Table of Contents

TL; DR: Built on the new MiniMax Sparse Attention (MSA) architecture, MiniMax M3 unites frontier-grade coding and agentic capability, a 1M-token context window, and native multimodality in a single open-weight model. It scores 83.5 on BrowseComp — ahead of Opus 4.7 (79.3) — and tops GPT-5.5 and Gemini 3.1 Pro on SWE-Bench Pro, while delivering up to 9.7× prefilling and 15.6× faster decoding at full context. Start building with SiliconFlow's API right now.
Try MiniMax M3 on SiliconFlow
Cost-effective Pricing: $0.12 / $0.60 / $2.40 per 1M tokens (Cached Input / Input / Output); and 50% off for 7 days through June 7th: $0.06 / $0.30 / $1.20 per 1M tokens (Cached Input / Input / Output).
Seamless Integration: Instant compatibility with your existing development ecosystem, deploy via SiliconFlow's OpenAI-Compatible API through Cline, Gen-CLI, Kilo Code, Roo Code ; Anthropic-Compatible API with Claude Code; plug into agents like OpenClaw, Hermes Agent; ready-to-use in Dify, Janitor AI, Chub AI, ChatHub, Chatbox, Sider; and also available through OpenRouter.
Key Features & Benchmark Performance
Overview
MiniMax M3, the first open-weight model with three frontier capabilities, pairs frontier-level software engineering and agentic performance with a 1M-token context window and multimodal understanding trained in from step zero, enabling developers to run long-horizon coding agents, whole-codebase analysis, and image & video grounded workflows with greater efficiency and reliability.

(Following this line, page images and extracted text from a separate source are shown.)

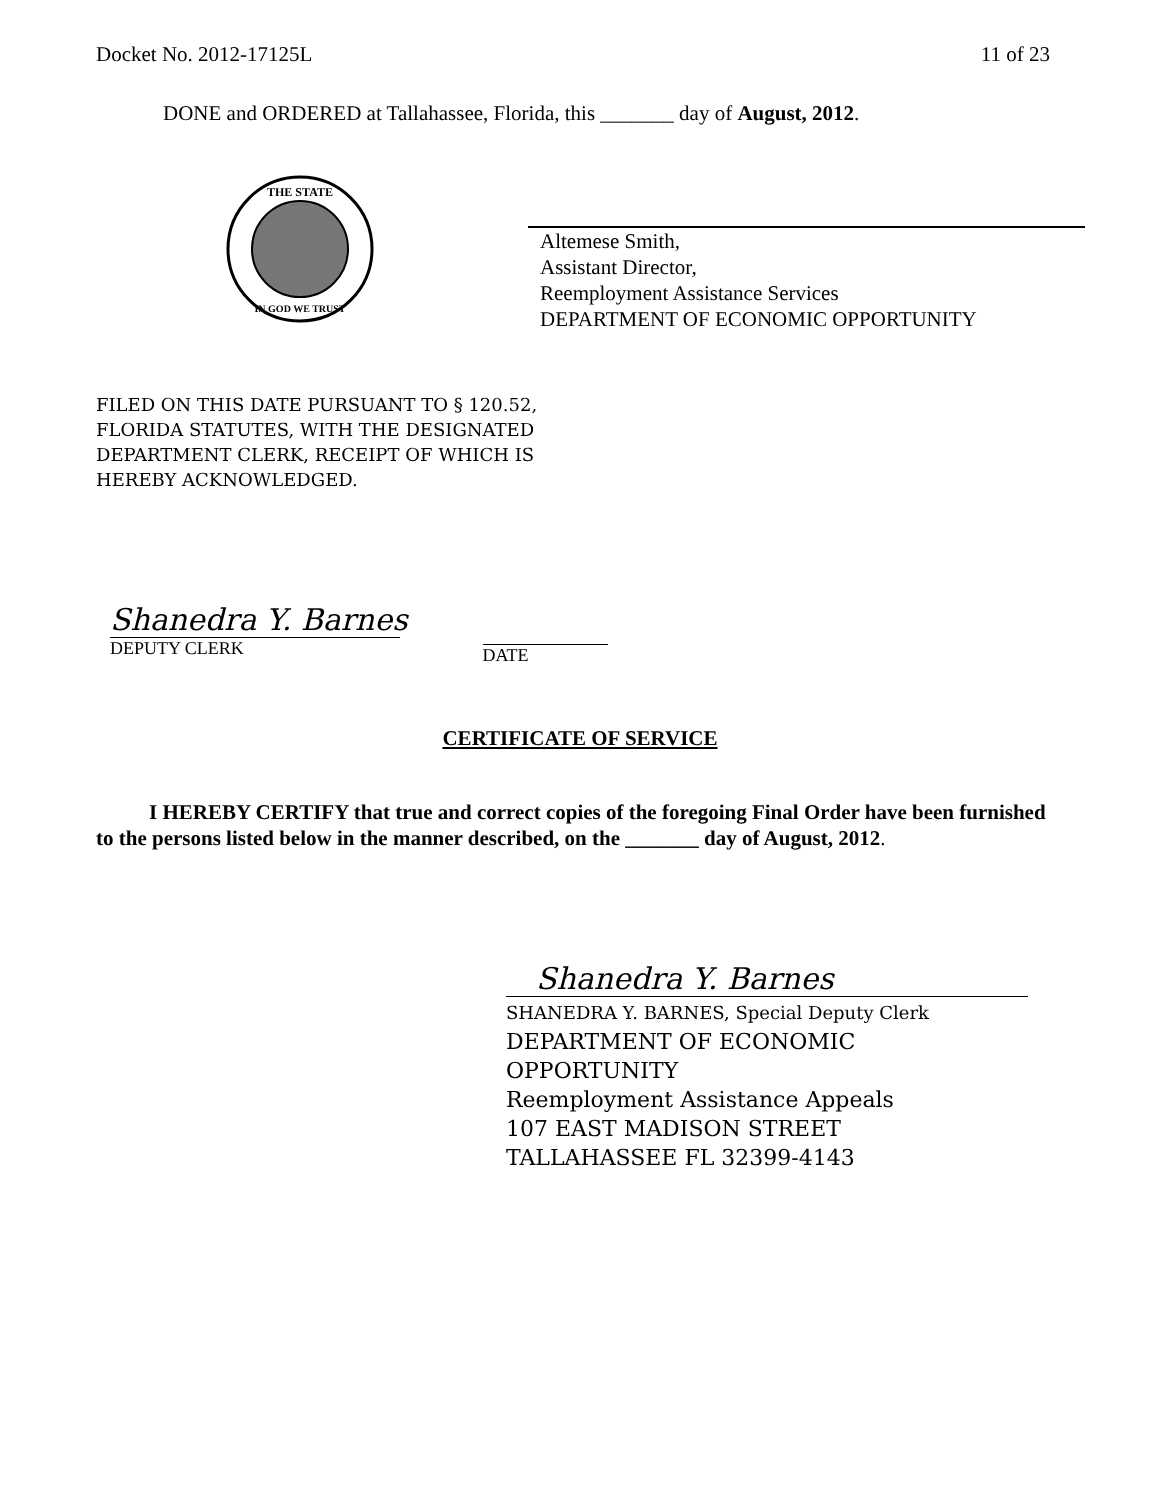Docket No. 2012-17125L 11 of 23
DONE and ORDERED at Tallahassee, Florida, this _______ day of August, 2012.
THE STATE
IN GOD WE TRUST
Altemese Smith,
Assistant Director,
Reemployment Assistance Services
DEPARTMENT OF ECONOMIC OPPORTUNITY
FILED ON THIS DATE PURSUANT TO § 120.52,
FLORIDA STATUTES, WITH THE DESIGNATED
DEPARTMENT CLERK, RECEIPT OF WHICH IS
HEREBY ACKNOWLEDGED.
Shanedra Y. Barnes
DEPUTY CLERK
DATE
CERTIFICATE OF SERVICE
I HEREBY CERTIFY that true and correct copies of the foregoing Final Order have been furnished to the persons listed below in the manner described, on the _______ day of August, 2012.
Shanedra Y. Barnes
SHANEDRA Y. BARNES, Special Deputy Clerk
DEPARTMENT OF ECONOMIC
OPPORTUNITY
Reemployment Assistance Appeals
107 EAST MADISON STREET
TALLAHASSEE FL 32399-4143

As a next-generation agentic foundation model, MiniMax M3 sets a new benchmark for what an open model can do at extreme context lengths — closing the gap with the small set of closed frontier systems that, until now, were the only ones to own all three capabilities at once.
Highlights
Frontier coding and agentic capability, with autonomous task decomposition, tool invocation, and multi-step reasoning.
A 1M-token context window powered by MSA, with a guaranteed minimum of 512K tokens.

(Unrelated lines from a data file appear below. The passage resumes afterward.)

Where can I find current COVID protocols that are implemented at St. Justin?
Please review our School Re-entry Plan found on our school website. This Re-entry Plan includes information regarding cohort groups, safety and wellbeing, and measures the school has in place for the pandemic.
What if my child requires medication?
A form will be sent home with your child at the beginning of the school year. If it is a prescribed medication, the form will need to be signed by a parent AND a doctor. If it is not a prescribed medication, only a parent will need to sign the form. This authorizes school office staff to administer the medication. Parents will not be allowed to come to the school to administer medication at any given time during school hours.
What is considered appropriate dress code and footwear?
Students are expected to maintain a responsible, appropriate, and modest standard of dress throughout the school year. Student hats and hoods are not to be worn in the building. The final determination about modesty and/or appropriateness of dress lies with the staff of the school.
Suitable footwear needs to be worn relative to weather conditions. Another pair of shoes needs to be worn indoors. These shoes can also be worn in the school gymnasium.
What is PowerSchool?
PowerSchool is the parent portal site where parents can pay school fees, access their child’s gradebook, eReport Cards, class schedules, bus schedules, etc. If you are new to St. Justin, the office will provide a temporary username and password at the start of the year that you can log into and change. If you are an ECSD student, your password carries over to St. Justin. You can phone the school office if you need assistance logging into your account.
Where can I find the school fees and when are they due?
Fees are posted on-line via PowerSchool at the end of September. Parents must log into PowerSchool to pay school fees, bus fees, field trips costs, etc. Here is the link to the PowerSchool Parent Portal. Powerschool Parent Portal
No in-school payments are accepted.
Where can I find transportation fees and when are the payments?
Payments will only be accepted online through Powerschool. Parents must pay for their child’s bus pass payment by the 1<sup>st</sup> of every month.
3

Native multimodality across text, image, and video inputs — plus computer-use, baked into the model rather than bolted on.

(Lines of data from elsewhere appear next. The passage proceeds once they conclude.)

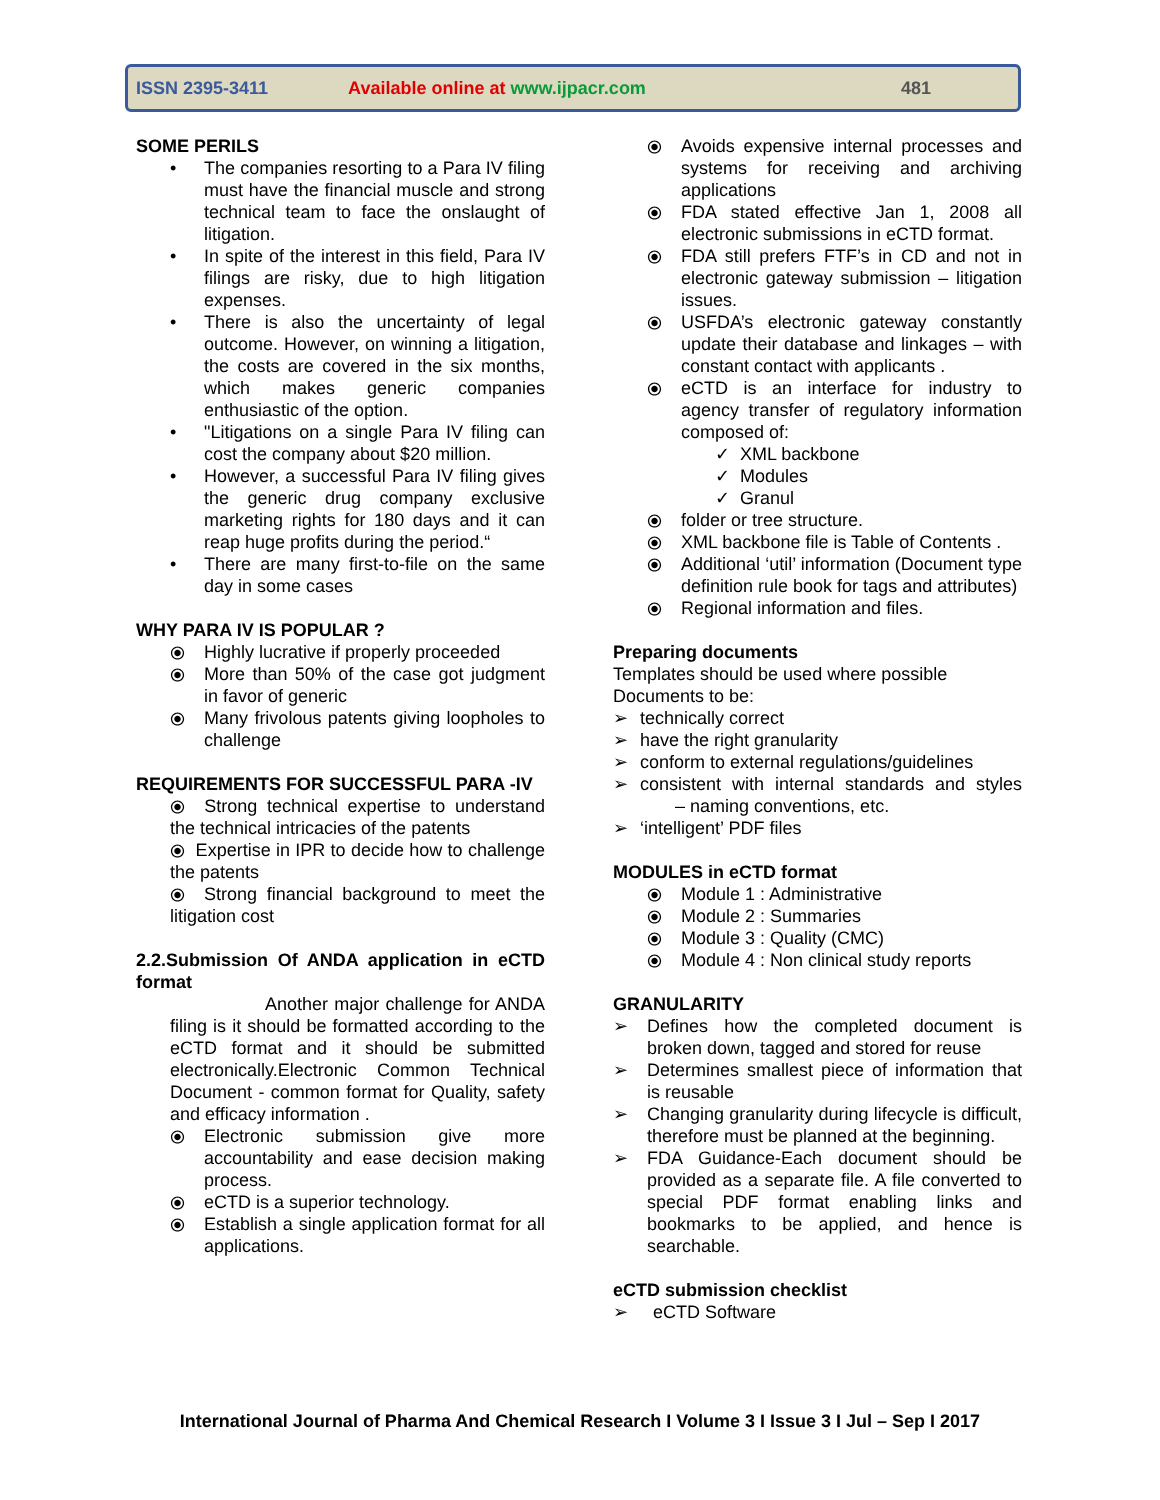ISSN 2395-3411 Available online at www.ijpacr.com 481
SOME PERILS
• The companies resorting to a Para IV filing must have the financial muscle and strong technical team to face the onslaught of litigation.
• In spite of the interest in this field, Para IV filings are risky, due to high litigation expenses.
• There is also the uncertainty of legal outcome. However, on winning a litigation, the costs are covered in the six months, which makes generic companies enthusiastic of the option.
• "Litigations on a single Para IV filing can cost the company about $20 million.
• However, a successful Para IV filing gives the generic drug company exclusive marketing rights for 180 days and it can reap huge profits during the period.“
• There are many first-to-file on the same day in some cases
WHY PARA IV IS POPULAR ?
⦿ Highly lucrative if properly proceeded
⦿ More than 50% of the case got judgment in favor of generic
⦿ Many frivolous patents giving loopholes to challenge
REQUIREMENTS FOR SUCCESSFUL PARA -IV
⦿ Strong technical expertise to understand the technical intricacies of the patents
⦿ Expertise in IPR to decide how to challenge the patents
⦿ Strong financial background to meet the litigation cost
2.2.Submission Of ANDA application in eCTD format
Another major challenge for ANDA filing is it should be formatted according to the eCTD format and it should be submitted electronically.Electronic Common Technical Document - common format for Quality, safety and efficacy information .
⦿ Electronic submission give more accountability and ease decision making process.
⦿ eCTD is a superior technology.
⦿ Establish a single application format for all applications.
⦿ Avoids expensive internal processes and systems for receiving and archiving applications
⦿ FDA stated effective Jan 1, 2008 all electronic submissions in eCTD format.
⦿ FDA still prefers FTF’s in CD and not in electronic gateway submission – litigation issues.
⦿ USFDA’s electronic gateway constantly update their database and linkages – with constant contact with applicants .
⦿ eCTD is an interface for industry to agency transfer of regulatory information composed of:
✓ XML backbone
✓ Modules
✓ Granul
⦿ folder or tree structure.
⦿ XML backbone file is Table of Contents .
⦿ Additional ‘util’ information (Document type definition rule book for tags and attributes)
⦿ Regional information and files.
Preparing documents
Templates should be used where possible
Documents to be:
➢ technically correct
➢ have the right granularity
➢ conform to external regulations/guidelines
➢ consistent with internal standards and styles – naming conventions, etc.
➢ ‘intelligent’ PDF files
MODULES in eCTD format
⦿ Module 1 : Administrative
⦿ Module 2 : Summaries
⦿ Module 3 : Quality (CMC)
⦿ Module 4 : Non clinical study reports
GRANULARITY
➢ Defines how the completed document is broken down, tagged and stored for reuse
➢ Determines smallest piece of information that is reusable
➢ Changing granularity during lifecycle is difficult, therefore must be planned at the beginning.
➢ FDA Guidance-Each document should be provided as a separate file. A file converted to special PDF format enabling links and bookmarks to be applied, and hence is searchable.
eCTD submission checklist
➢ eCTD Software
International Journal of Pharma And Chemical Research I Volume 3 I Issue 3 I Jul – Sep I 2017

The first open-weight model to combine all three frontier capabilities in one system.
Benchmark Performance
Coding and agentic capabilities are key areas of improvement for MiniMax M3.
SWE-Bench Pro: Outperforms GPT-5.5 and Gemini 3.1 Pro on software-engineering tasks, approaching Opus 4.7.
BrowseComp: 83.5, surpassing Opus 4.7 (79.3) on autonomous browsing and information retrieval.
SVG-Bench: 63.7, edges out Opus 4.7 (62.3) , GPT-5.5 (58.2) and Gemini 3.1 Pro (59.2) on SVG generation performance.

Architectural Innovations
MiniMax M3 introduces MiniMax Sparse Attention (MSA), a clean and scalable architecture that makes context a dimension can actually scale. Its enhancements include:
Precise KV-block selection: MSA adds a lightweight screening stage that chunks the KV cache more accurately than schemes like DSA and MoBA, giving higher effective context coverage instead of just cheaper attention.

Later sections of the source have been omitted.